The zeolitic sands and silty clays of Unit IV and V that lie unconformably below the Campanian nannofossil ooze contain extremely rare but relatively well-preserved planktonic foraminifers. Among the abundant detrital carbonate grain aggregates and zeolite crystals in Samples 183-1136A-11R-CC to 14R-CC, we find impoverished, low-diversity assemblages that lack characteristic Upper Cretaceous taxa, but contain small genera such as Globigerinelloides, Hedbergella, and Schackoina. We found the best preserved and abundant microfossils of this interval in Sample 183-1136A-14R-CC. In this sample, we recognized Hedbergella planispira and Hedbergella delrioensis. The occurrence of these species in the absence of bisereal Heterohelix spp. and ornate keeled forms is indicative of the Early Cretaceous (Caron et. al., 1985; Bralower et al., 1993).

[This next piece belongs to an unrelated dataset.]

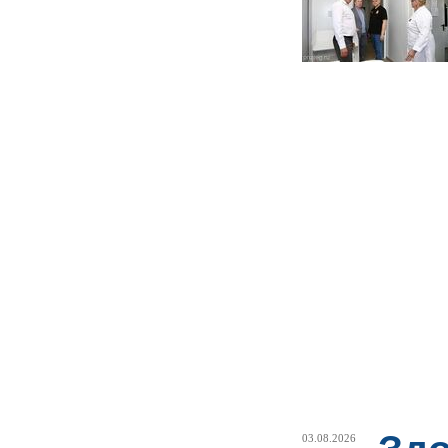
03.08.2026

Palynomorphs were found in the lowermost sediment cores. Sample 183-1136A-10R-CC definitely represents a marine environment, possibly from shallow water, close to shore. The kerogen is dominantly of marine origin, composed of amorphous organic matter and more than 90% dinoflagellate cysts.
The dinoflagellate flora are diverse, well preserved, and contain the genera Oligosphaeridium, Litosphaeridium, Trichodinium, Spiniferites, Gardodinium, and Pseudoceratium. According to Williams (1993), the species Litosphaeridium siphonophorum, identified in this sample, is a good index fossil for a mid- to late Albian age. Another taxon, Pseudoceratium exquisitum, also indicates a mid- to late Albian age. We also found a few smooth, thin-walled trilete spores, which are not age diagnostic but indicate a terrestrial influence.
Sample 183-1136A-14R-CC, from the terminal sediment core, also contains a marine flora, but the environment represents a stronger terrestrial influence than in the previous sample. The terrestrial influence is reflected by diverse spores with various wall shapes and appendices; the material also contains fungal spores and Vitrisporites sp., a saccate pteridosperm pollen. Among a rich flora of dinoflagellate cysts, we also found organic foraminiferal remains (test linings).